When I first set foot in a coal mine 47 years ago, I had no idea what changes would be in store for the industry. Back then, it wasn't unusual for coal-mining fatalities to exceed 100 in a single year.
Over time, thanks to stronger enforcement, better cooperation with mine operators, education and training, we are seeing those numbers fall to record lows. The emphasis on mine safety is paying off.
Concerns over health matters, however, continue to present challenges, because coal miners are still dying from black lung. Since 1968, 76,000 miners' deaths have been linked to this deadly, yet highly preventable, disease, and more than $45 billion in federal compensation benefits have been paid out to disabled miners and their families.
That is why one of the first actions I took at the Mine Safety and Health Administration in 2009 was to launch the End Black Lung — Act Now campaign.
Sadly, it is not a disease of the past. In fact, the National Institute for Occupational Safety and Health identified more than 1,000 working miners with the disease in the last 10-year surveillance of miners. And 17 of 24 miners killed at the Upper Big Branch Mine explosion in April 2010 had evidence of disease, including miners in their 30s with as few as five years underground.
Nearly two months ago, at an event held in Morgantown, W. Va., MSHA issued its final rule on limiting miners' exposure to respirable coal dust. It was an emotionally charged day, with many current and former miners on hand to commemorate the first major changes to coal-dust regulations in more than 30 years.
MSHA worked hard to craft a balanced rule that allows miners to stay healthy and businesses to continue to operate. We listened closely to industry concerns. And immediately after it was issued, MSHA began reaching out to miners and mine operators to help with implementation. We have held several meetings, including in Kentucky, to explain the new rule and its purpose.

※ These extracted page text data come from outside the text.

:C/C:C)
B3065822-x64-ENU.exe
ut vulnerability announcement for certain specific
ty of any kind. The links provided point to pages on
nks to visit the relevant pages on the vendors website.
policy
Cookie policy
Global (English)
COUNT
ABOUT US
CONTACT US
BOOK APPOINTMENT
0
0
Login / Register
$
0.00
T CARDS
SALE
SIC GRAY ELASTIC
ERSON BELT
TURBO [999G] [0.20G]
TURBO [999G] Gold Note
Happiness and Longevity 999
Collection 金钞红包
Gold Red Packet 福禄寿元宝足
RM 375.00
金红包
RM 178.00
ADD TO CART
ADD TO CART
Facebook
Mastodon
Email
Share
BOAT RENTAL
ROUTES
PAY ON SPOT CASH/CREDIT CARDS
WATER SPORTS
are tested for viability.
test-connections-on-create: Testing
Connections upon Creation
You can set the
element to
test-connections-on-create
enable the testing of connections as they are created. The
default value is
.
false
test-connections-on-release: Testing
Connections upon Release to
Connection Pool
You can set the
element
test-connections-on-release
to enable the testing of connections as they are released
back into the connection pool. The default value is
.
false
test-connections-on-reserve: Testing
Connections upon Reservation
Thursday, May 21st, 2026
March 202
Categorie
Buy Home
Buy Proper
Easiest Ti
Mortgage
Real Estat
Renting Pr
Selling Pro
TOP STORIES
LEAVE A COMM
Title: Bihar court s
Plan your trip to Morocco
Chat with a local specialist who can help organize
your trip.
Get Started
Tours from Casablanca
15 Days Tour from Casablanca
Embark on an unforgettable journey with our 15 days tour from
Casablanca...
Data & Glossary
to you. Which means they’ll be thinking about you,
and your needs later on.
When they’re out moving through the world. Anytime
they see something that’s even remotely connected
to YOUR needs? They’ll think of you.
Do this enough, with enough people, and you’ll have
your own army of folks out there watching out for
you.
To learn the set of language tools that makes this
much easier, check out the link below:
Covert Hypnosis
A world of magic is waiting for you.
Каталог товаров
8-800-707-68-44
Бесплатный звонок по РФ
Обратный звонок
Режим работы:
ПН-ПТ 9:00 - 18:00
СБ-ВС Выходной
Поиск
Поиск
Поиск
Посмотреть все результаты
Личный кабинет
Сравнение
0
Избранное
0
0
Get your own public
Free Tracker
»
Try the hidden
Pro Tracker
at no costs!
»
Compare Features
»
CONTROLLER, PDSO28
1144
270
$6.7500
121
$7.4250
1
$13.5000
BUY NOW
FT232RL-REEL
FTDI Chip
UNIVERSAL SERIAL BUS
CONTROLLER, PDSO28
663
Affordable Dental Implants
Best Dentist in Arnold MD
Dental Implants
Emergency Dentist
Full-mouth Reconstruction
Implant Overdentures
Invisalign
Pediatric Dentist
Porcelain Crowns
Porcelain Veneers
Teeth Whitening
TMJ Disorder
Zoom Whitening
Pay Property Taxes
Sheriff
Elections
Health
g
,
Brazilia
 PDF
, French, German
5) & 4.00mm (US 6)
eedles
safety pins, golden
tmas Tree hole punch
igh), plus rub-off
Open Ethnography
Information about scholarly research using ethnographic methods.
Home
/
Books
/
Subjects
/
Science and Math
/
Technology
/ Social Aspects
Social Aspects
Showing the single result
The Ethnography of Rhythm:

MSHA will make available technical assistance and comprehensive compliance assistance material, and has provided a number of guidance documents and a dedicated website for miners and operators. MSHA established an alliance with mining-industry stakeholders to help with implementation of the rule, which begins Aug. 1.
It's a strong rule, but one where we've applied common sense to what we proposed in order to protect miners.
Some of the biggest changes are provisions that close loopholes that can mask overexposures and keep us from getting a true picture of how much dust miners are breathing. The new rule changes the current practice of averaging dust samples, which allows miners on some shifts to be exposed to levels above the standard. It requires sampling on all shifts and for the entire shift.
It increases the minimum production level for taking a valid sample from 50 percent to 80 percent to better reflect normal mining conditions, and it increases the number of operator samples at mines with particular dust-control problems. It requires immediate action to correct high dust levels when a sample is out of compliance, and it contains stronger dust-control verification provisions and stronger certification requirements for those who conduct sampling.
The new rule also makes use of cutting-edge technology. The continuous personal dust monitor has been developed to provide real-time information about dust levels, allowing miners and operators to identify problems and make adjustments instead of letting overexposures languish. It reduces the overall dust standards in coal mines from 2 to 1.5 milligrams per cubic meter of air, and expands the medical surveillance program to include surface as well as underground coal miners.
When Congress passed the Federal Mine Safety and Health Act of 1977, it stated that the goal was to "permit each miner the opportunity to work underground during the period of his entire adult working life without incurring any disability from pneumoconiosis or any other occupation-related disease during or at the end of such period."
I am confident we can carry out Congress' intent through this rule, reducing dust levels and, ultimately, preventing miners from getting black lung. It is time for the mining community to act to end this disease.